The Spanish government will not allow any bank or regional government to collapse “otherwise the country would fall,” Prime Minister Mariano Rajoy warned on Monday.

The PM made the comments to the press but failed to calm the markets that had reacted to Spain’s biggest bank bailout of 23 billion euros, handed to Bankia last week.

The Bank of Spain estimates the total of potentially loss-making real estate assets left over from the 2008 housing bust to be around 180 billion euros, of which Bankia holds some €32 billion.

“We are not going to let any region or financial entity fall, because otherwise the country would fall,” he said.

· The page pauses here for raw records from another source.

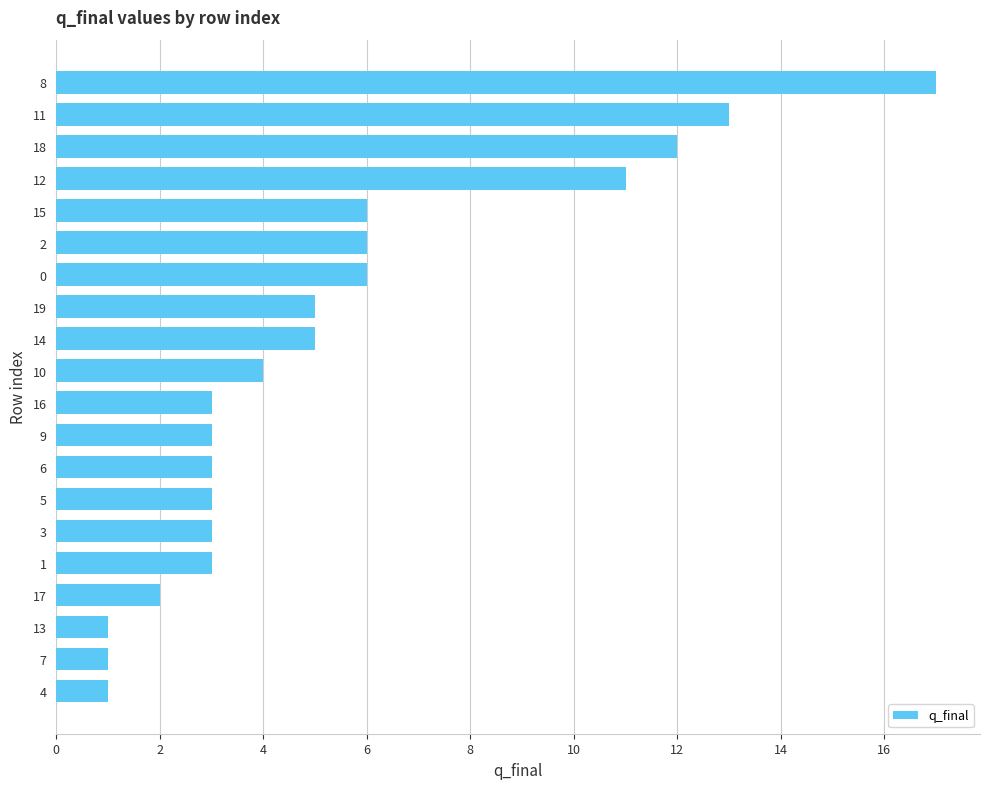

At which label is the value closest to 9?

12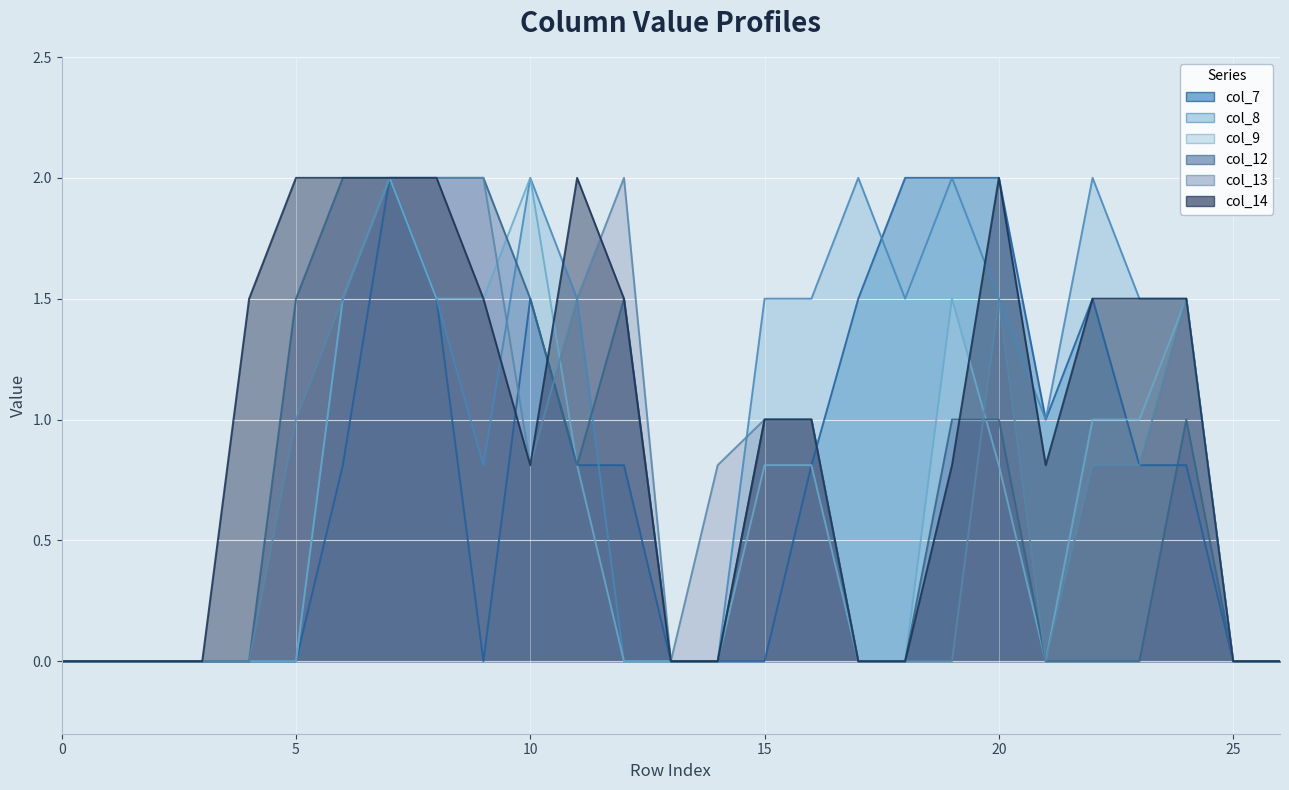

Reading left to right, what are all the values shown in this chart?

col_7: 0.0	0.0	0.0	0.0	0.0	0.0	0.8	2.0	1.5	0.0	1.5	0.8	0.8	0.0	0.0	0.0	0.8	1.5	2.0	2.0	2.0	1.0	1.5	0.8	0.8	0.0	0.0
col_8: 0.0	0.0	0.0	0.0	0.0	0.0	1.5	2.0	1.5	0.8	2.0	1.5	0.0	0.0	0.0	1.5	1.5	2.0	1.5	2.0	1.5	1.0	2.0	1.5	1.5	0.0	0.0
col_9: 0.0	0.0	0.0	0.0	0.0	0.0	1.5	2.0	1.5	1.5	2.0	0.8	0.0	0.0	0.0	0.8	0.8	0.0	0.0	1.5	0.8	0.0	1.0	1.0	1.5	0.0	0.0
col_12: 0.0	0.0	0.0	0.0	0.0	1.5	2.0	2.0	2.0	2.0	1.5	0.8	1.5	0.0	0.0	1.0	1.0	0.0	0.0	1.0	1.0	0.0	0.0	0.0	1.0	0.0	0.0
col_13: 0.0	0.0	0.0	0.0	0.0	1.0	1.5	2.0	2.0	2.0	0.8	1.5	2.0	0.0	0.8	1.0	1.0	0.0	0.0	0.0	1.5	0.0	0.8	0.8	1.5	0.0	0.0
col_14: 0.0	0.0	0.0	0.0	1.5	2.0	2.0	2.0	2.0	1.5	0.8	2.0	1.5	0.0	0.0	1.0	1.0	0.0	0.0	0.8	2.0	0.8	1.5	1.5	1.5	0.0	0.0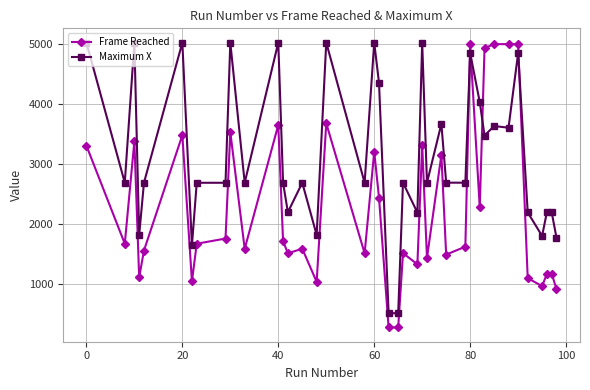

Which series has the largest range (max minus min)?

Frame Reached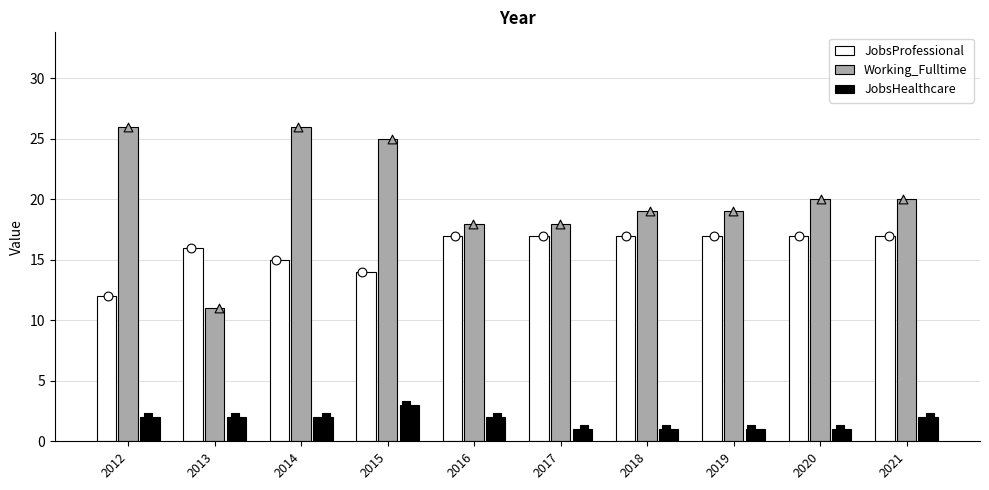

Which series has the largest total across all categories?

Working_Fulltime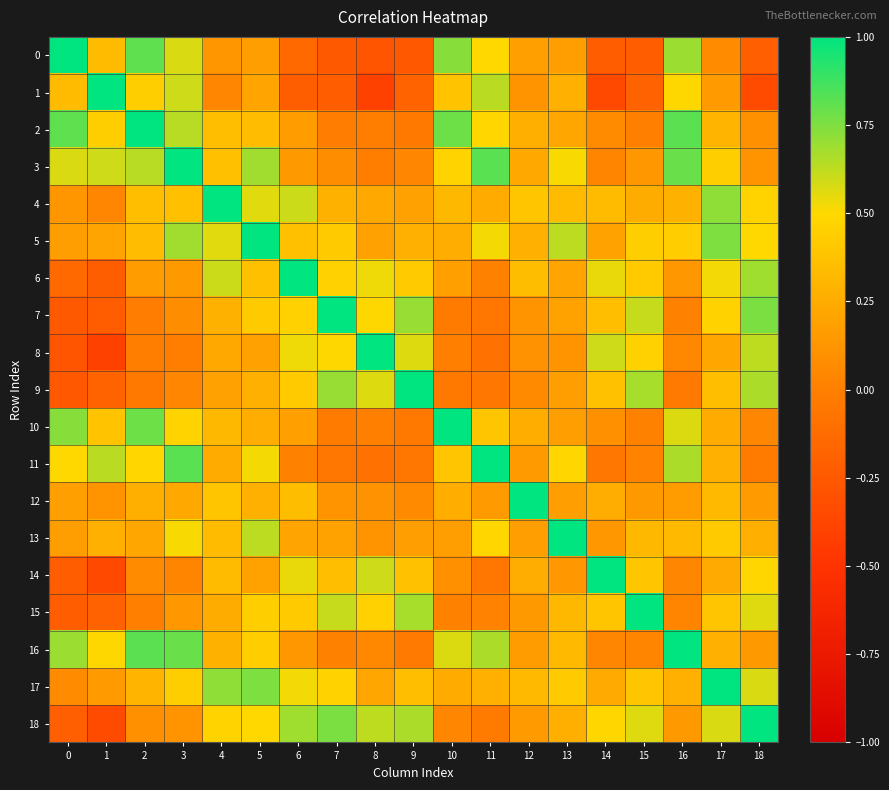

At how many categories does at least one series exceed 0?

19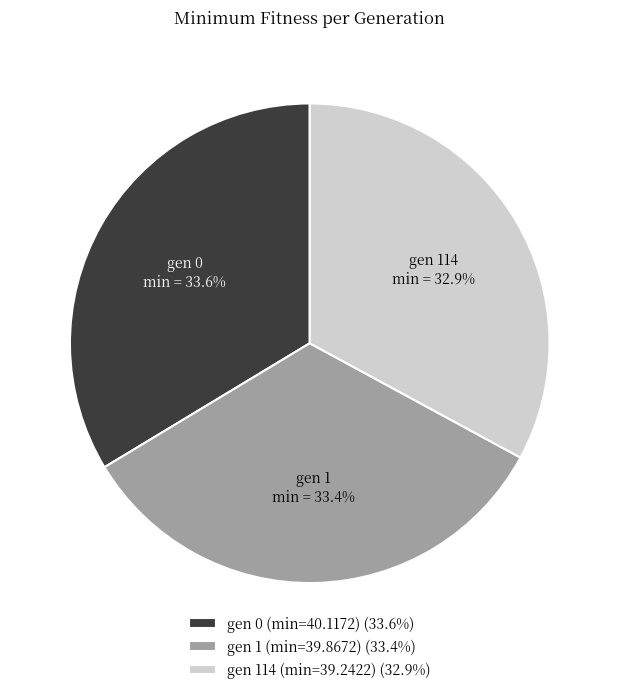

To the nearest percent, what is the combined percentage of gen 114 (min=39.2422) and gen 0 (min=40.1172)?

67%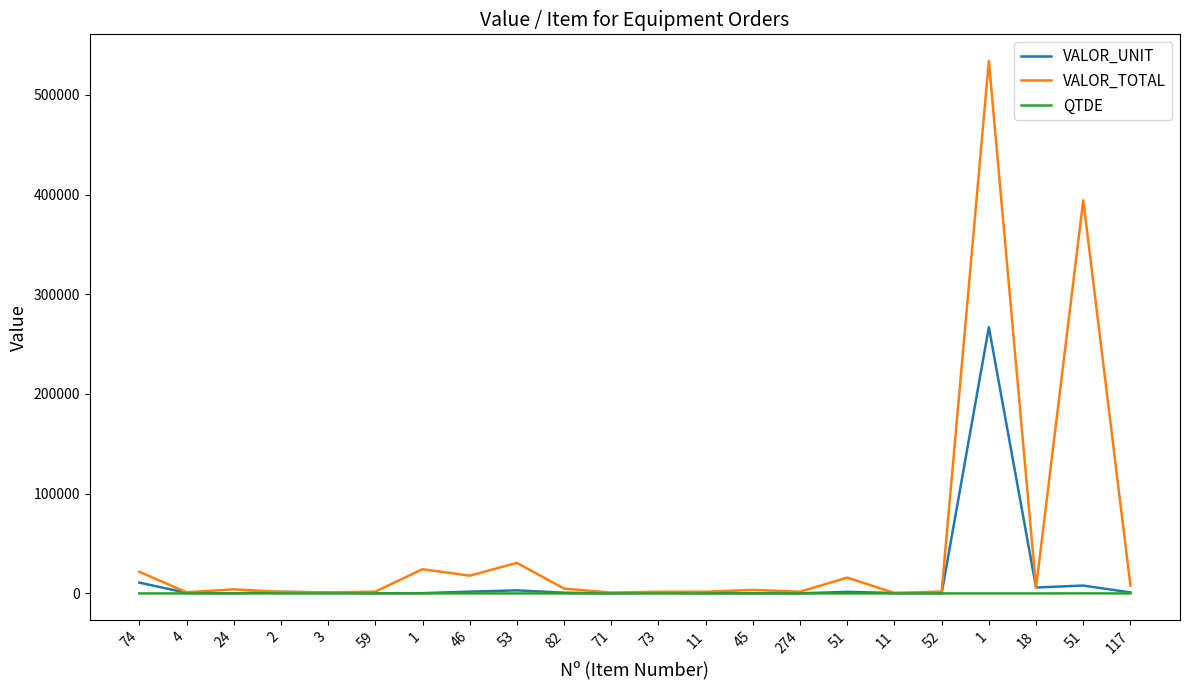

How many lines are shown in the chart?

3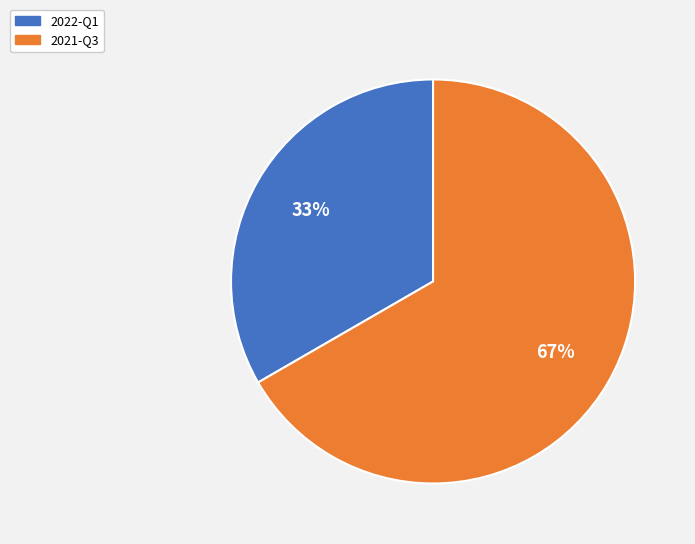

To the nearest percent, what percentage of the pie is 2022-Q1?

33%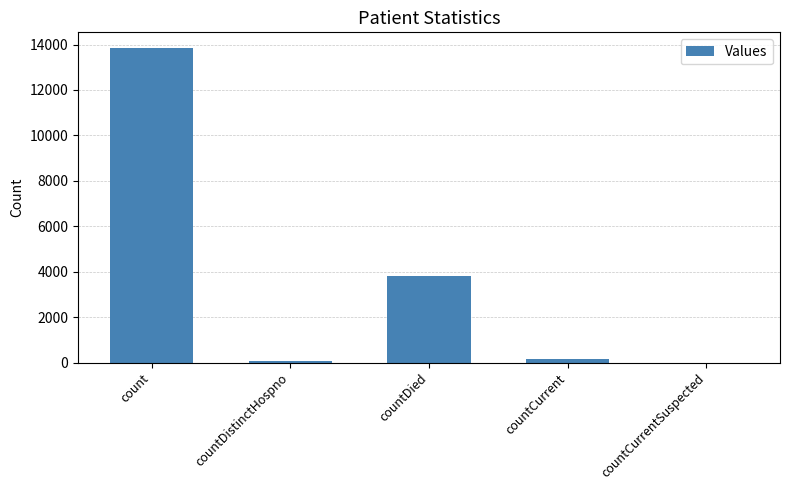

Between countCurrent and countDied, which is larger?

countDied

Despite the bailout Bankia shares plummeted losing 13% on the Madrid stock market. It has now lost two-thirds of its value since shares were floated in July 2011.

“We took the bull by the horns because the alternative was collapse,” explained Rajoy.

The PM also claimed that most of Spain’s problems stemmed from the crisis in Europe and Greece, more so than Bankia.

“There are major doubts over the eurozone and that makes the risk premium for some countries very high. That’s why it would be a very good idea to deliver a clear message that there’s no going back for the euro,” he said.

However, as voters in Greece seem to be favouring pro-bailout parties in the run up to elections in June, reducing the likelihood of a Greek exit from the euro, the rise in Spain’s borrowing costs shows that investors are still nervous.

Spanish yields have hit their highest level since November and while the London stock market rallied slightly, Spain’s lost two points. The Ibex index is at a nine-year low.

Rajoy once again dismissed comments from French president François Hollande who predicted a mass of Spanish banks will need rescue packages from Europe’s bailout funds.

“There will be no rescue of the Spanish banking sector,” he said.